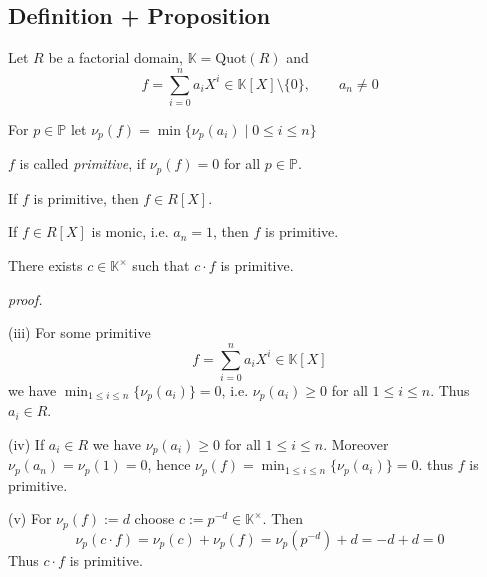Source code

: \documentclass[12pt]{book}
\begin{document}
\begin{spacing}{1.3}
\subsection{Definition + Proposition} %
Let $R$ be a factorial domain, $\mathbb{K}=\textrm{Quot}(R)$ and $$f = \sum_{i=0}^n a_i X^{i} \in \mathbb{K}[X] \setminus \{0\}, \qquad a_n \neq 0$$
\begin{compactenum}
\item For $p \in \mathbb{P}$ let $\nu_p(f)= \min\{\nu_p(a_i) \mid 0 \leqslant i \leqslant n\}$
\item $f$ is called \textit{primitive}, if $\nu_p(f)=0$ for all $p \in \mathbb{P}$. 
\item If $f$ is primitive, then $f \in R[X]$.
\item If $f \in R[X]$ is monic, i.e. $a_n=1$, then $f$ is primitive.
\item There exists $c \in \mathbb{K}^{\times}$ such that $c \cdot f$ is primitive.
\end{compactenum}
\textit{proof.}
\begin{compactenum}
\item[(iii)] For some primitive $$f=\sum_{i=0}^n a_iX^{i} \in \mathbb{K}[X]$$ we have $\min_{1\leqslant i \leqslant n}\{\nu_p(a_i)\}=0$, i.e. $\nu_p(a_i) \geqslant 0$ for all $1 \leqslant i \leqslant n$. Thus $a_i \in R$.
\item[(iv)] If $a_i \in R$ we have $\nu_p(a_i) \geqslant 0$ for all $1 \leqslant i \leqslant n$. Moreover $\nu_p(a_n)=\nu_p(1)=0$, hence $\nu_p(f)=\min_{1\leqslant i \leqslant n}\{\nu_p(a_i)\}=0$. thus $f$ is primitive.
\item[(v)] For $\nu_p(f):=d$ choose $c:=p^{-d} \in \mathbb{K}^{\times}$. Then 
$$\nu_p(c\cdot f)=\nu_p(c)+\nu_p(f)=\nu_p(p^{-d})+d=-d+d=0$$
Thus $c\cdot f$ is primitive.
\end{compactenum}


\end{spacing}
\end{document}
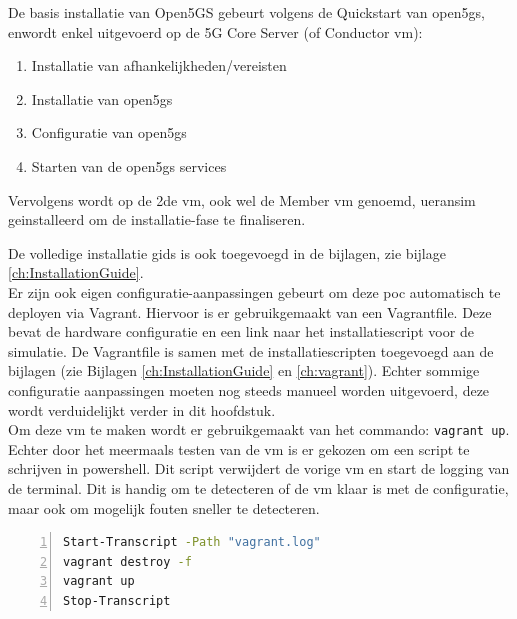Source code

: De basis installatie van Open5GS gebeurt volgens de Quickstart van \gls{open5gs}, \textcite{Lee2025a} enwordt enkel uitgevoerd op de 5G Core Server (of Conductor \gls{vm}):

\begin{enumerate}
    \item Installatie van afhankelijkheden/vereisten
    \item Installatie van \gls{open5gs}
    \item Configuratie van \gls{open5gs}
    \item Starten van de \gls{open5gs} services
\end{enumerate}

Vervolgens wordt op de 2de \gls{vm}, ook wel de Member \gls{vm} genoemd, \gls{ueransim} geinstalleerd om de installatie-fase te finaliseren. 

De volledige installatie gids is ook toegevoegd in de bijlagen, zie bijlage \ref{ch:InstallationGuide}.\\

Er zijn ook eigen configuratie-aanpassingen gebeurt om deze \gls{poc} automatisch te deployen via Vagrant. Hiervoor is er gebruikgemaakt van een Vagrantfile. Deze bevat de hardware configuratie en een link naar het installatiescript voor de simulatie. De Vagrantfile is samen met de installatiescripten toegevoegd aan de bijlagen (zie Bijlagen \ref{ch:InstallationGuide} en \ref{ch:vagrant}). Echter sommige configuratie aanpassingen moeten nog steeds manueel worden uitgevoerd, deze wordt verduidelijkt verder in dit hoofdstuk.\\
Om deze \gls{vm} te maken wordt er gebruikgemaakt van het commando: \lstinline!vagrant up!. Echter door het meermaals testen van de \gls{vm} is er gekozen om een script te schrijven in powershell. Dit script verwijdert de vorige \gls{vm} en start de logging van de terminal. Dit is handig om te detecteren of de \gls{vm} klaar is met de configuratie, maar ook om mogelijk fouten sneller te detecteren.

\begin{lstlisting}[basicstyle=\small, frame=single, breaklines=true, postbreak=\mbox{\textcolor{red}{$\hookrightarrow$}\space}, escapeinside ={\%,}, escapechar={!}, numbers=left, language=sh, caption=Build Script]
Start-Transcript -Path "vagrant.log"
vagrant destroy -f
vagrant up
Stop-Transcript
\end{lstlisting}

\section{}%
\label{sec:Config}%

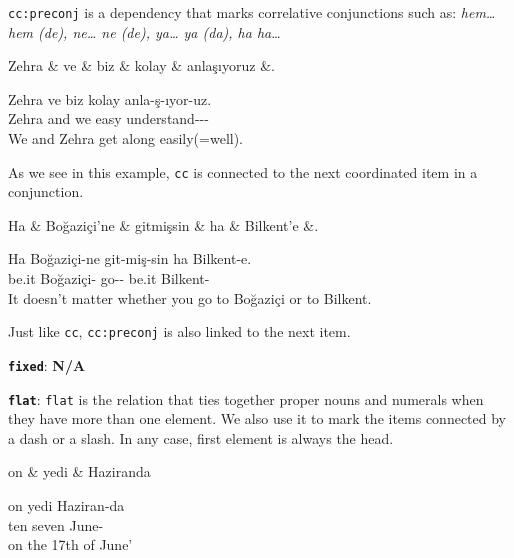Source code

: \documentclass[11pt,a4paper]{article}
\begin{document}
\texttt{cc:preconj} is a dependency that marks correlative conjunctions such as: \textit{hem… hem (de), ne… ne (de), ya… ya (da), ha ha}…

\begin{exe}
\ex \label{cc}
\begin{dependency}
\begin{deptext}[column sep=0.24cm]
Zehra \& ve \& biz \& kolay \& anlaşıyoruz \&. \\
\end{deptext}
\end{dependency}
\gll Zehra ve biz kolay anla-ş-ıyor-uz. \\
Zehra and we easy understand-\Refl{}-\Prog{}-\Fpl{}\\
\glt We and Zehra get along easily(=well).
\end{exe}

As we see in this example, \texttt{cc} is connected to the next coordinated item in a conjunction.

\begin{exe}
\ex \label{cc:preconj}
\begin{dependency}
\begin{deptext}[column sep=0.24cm]
Ha \& Boğaziçi'ne \& gitmişsin \& ha \& Bilkent'e \&. \\
\end{deptext}
\end{dependency}
\gll Ha Boğaziçi-ne git-miş-sin ha Bilkent-e. \\
be.it Boğaziçi-\Loc{} go-\Pst{}-\Ssg{} be.it Bilkent-\Loc{}\\
\glt It doesn’t matter whether you go to Boğaziçi or to Bilkent.
\end{exe}

Just like \texttt{cc}, \texttt{cc:preconj} is also linked to the next item.

\textbf{\texttt{fixed}}:
\textbf{N/A}

\textbf{\texttt{flat}}:
\texttt{flat} is the relation that ties together proper nouns and numerals when they have more than one element. We also use it to mark the items connected by a dash or a slash. In any case, first element is always the head.

\begin{exe}
\ex \label{flat}
\begin{dependency}
\begin{deptext}
on \& yedi \& Haziranda \\
\end{deptext}
\end{dependency}
\gll on yedi Haziran-da \\
ten seven June-\Loc{} \\
\glt on the 17th of June’
\end{exe}
\end{document}
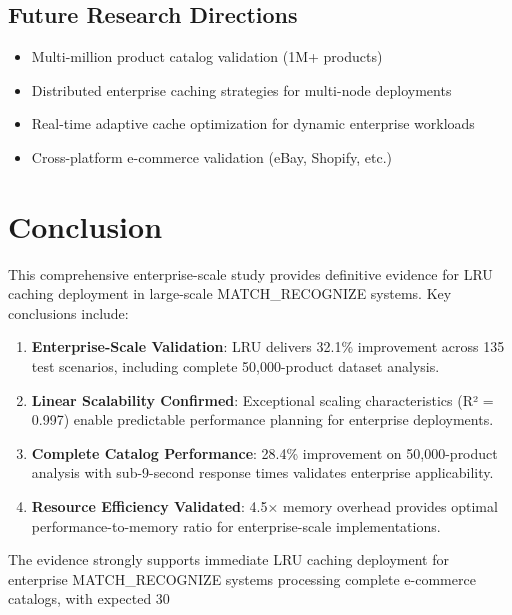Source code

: \documentclass[conference]{IEEEtran}
\begin{document}
\subsection{Future Research Directions}

\begin{itemize}
\item Multi-million product catalog validation (1M+ products)
\item Distributed enterprise caching strategies for multi-node deployments
\item Real-time adaptive cache optimization for dynamic enterprise workloads
\item Cross-platform e-commerce validation (eBay, Shopify, etc.)
\end{itemize}

\section{Conclusion}

This comprehensive enterprise-scale study provides definitive evidence for LRU caching deployment in large-scale MATCH\_RECOGNIZE systems. Key conclusions include:

\begin{enumerate}
\item \textbf{Enterprise-Scale Validation}: LRU delivers 32.1\% improvement across 135 test scenarios, including complete 50,000-product dataset analysis.

\item \textbf{Linear Scalability Confirmed}: Exceptional scaling characteristics (R² = 0.997) enable predictable performance planning for enterprise deployments.

\item \textbf{Complete Catalog Performance}: 28.4\% improvement on 50,000-product analysis with sub-9-second response times validates enterprise applicability.

\item \textbf{Resource Efficiency Validated}: 4.5× memory overhead provides optimal performance-to-memory ratio for enterprise-scale implementations.
\end{enumerate}

The evidence strongly supports immediate LRU caching deployment for enterprise MATCH\_RECOGNIZE systems processing complete e-commerce catalogs, with expected 30%
\end{document}
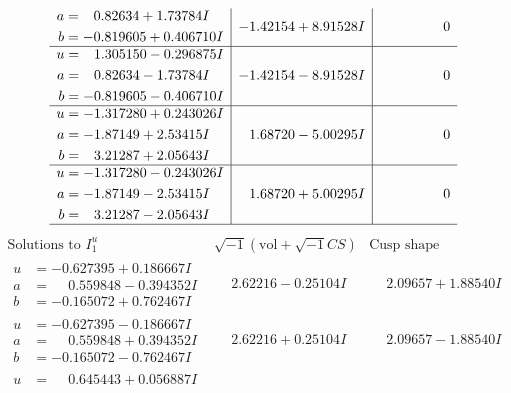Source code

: \documentclass[1p]{elsarticle_modified}
\theoremstyle{definition}
\newcommand{\I}{\sqrt{-1}}
\begin{document}
$$\begin{array}{c|c|c}
\begin{aligned}
a &= \phantom{-}0.82634 + 1.73784 I \\
b &= -0.819605 + 0.406710 I\end{aligned}
 & -1.42154 + 8.91528 I & \phantom{-0.000000 } 0 \\ \hline\begin{aligned}
u &= \phantom{-}1.305150 - 0.296875 I \\
a &= \phantom{-}0.82634 - 1.73784 I \\
b &= -0.819605 - 0.406710 I\end{aligned}
 & -1.42154 - 8.91528 I & \phantom{-0.000000 } 0 \\ \hline\begin{aligned}
u &= -1.317280 + 0.243026 I \\
a &= -1.87149 + 2.53415 I \\
b &= \phantom{-}3.21287 + 2.05643 I\end{aligned}
 & \phantom{-}1.68720 - 5.00295 I & \phantom{-0.000000 } 0 \\ \hline\begin{aligned}
u &= -1.317280 - 0.243026 I \\
a &= -1.87149 - 2.53415 I \\
b &= \phantom{-}3.21287 - 2.05643 I\end{aligned}
 & \phantom{-}1.68720 + 5.00295 I & \phantom{-0.000000 } 0\\
 \hline 
 \end{array}$$\newpage$$\begin{array}{c|c|c}  
\text{Solutions to }I^u_{1}& \I (\text{vol} + \sqrt{-1}CS) & \text{Cusp shape}\\
 \hline 
\begin{aligned}
u &= -0.627395 + 0.186667 I \\
a &= \phantom{-}0.559848 - 0.394352 I \\
b &= -0.165072 + 0.762467 I\end{aligned}
 & \phantom{-}2.62216 - 0.25104 I & \phantom{-}2.09657 + 1.88540 I \\ \hline\begin{aligned}
u &= -0.627395 - 0.186667 I \\
a &= \phantom{-}0.559848 + 0.394352 I \\
b &= -0.165072 - 0.762467 I\end{aligned}
 & \phantom{-}2.62216 + 0.25104 I & \phantom{-}2.09657 - 1.88540 I \\ \hline\begin{aligned}
u &= \phantom{-}0.645443 + 0.056887 I \\

\end{aligned}
\end{array}$$
\end{document}
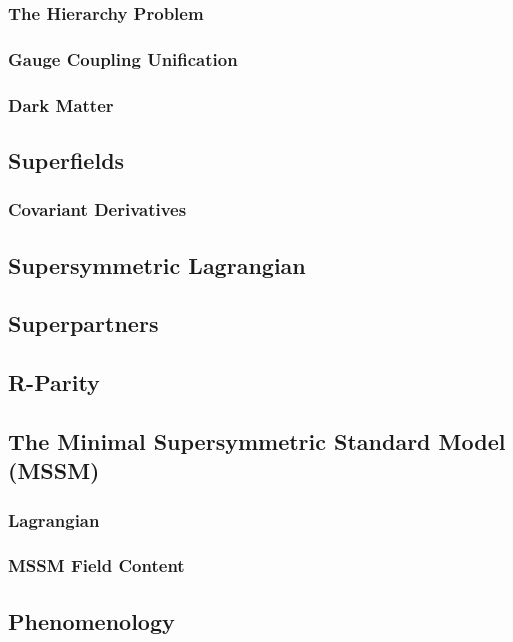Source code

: \documentclass[twoside,english]{uiofysmaster}
\begin{document}
\subsubsection{The Hierarchy Problem}

\subsubsection{Gauge Coupling Unification}

\subsubsection{Dark Matter}

\subsection{Superfields}

\subsubsection{Covariant Derivatives}

\subsection{Supersymmetric Lagrangian}

\subsection{Superpartners}

\subsection{R-Parity}

\subsection{The Minimal Supersymmetric Standard Model (MSSM)}

\subsubsection{Lagrangian}

\subsubsection{MSSM Field Content}

\subsection{Phenomenology}
\end{document}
-*-
* **EXERCISE OBJECTIVE**: Using the entries, return every line where the word "primitive" can be found.

* **TASK RESULT**:
\item $f$ is called \textit{primitive}, if $\nu_p(f)=0$ for all $p \in \mathbb{P}$. 
\item If $f$ is primitive, then $f \in R[X]$.
\item If $f \in R[X]$ is monic, i.e. $a_n=1$, then $f$ is primitive.
\item There exists $c \in \mathbb{K}^{\times}$ such that $c \cdot f$ is primitive.
\item[(iii)] For some primitive $$f=\sum_{i=0}^n a_iX^{i} \in \mathbb{K}[X]$$ we have $\min_{1\leqslant i \leqslant n}\{\nu_p(a_i)\}=0$, i.e. $\nu_p(a_i) \geqslant 0$ for all $1 \leqslant i \leqslant n$. Thus $a_i \in R$.
\item[(iv)] If $a_i \in R$ we have $\nu_p(a_i) \geqslant 0$ for all $1 \leqslant i \leqslant n$. Moreover $\nu_p(a_n)=\nu_p(1)=0$, hence $\nu_p(f)=\min_{1\leqslant i \leqslant n}\{\nu_p(a_i)\}=0$. thus $f$ is primitive.
Thus $c\cdot f$ is primitive.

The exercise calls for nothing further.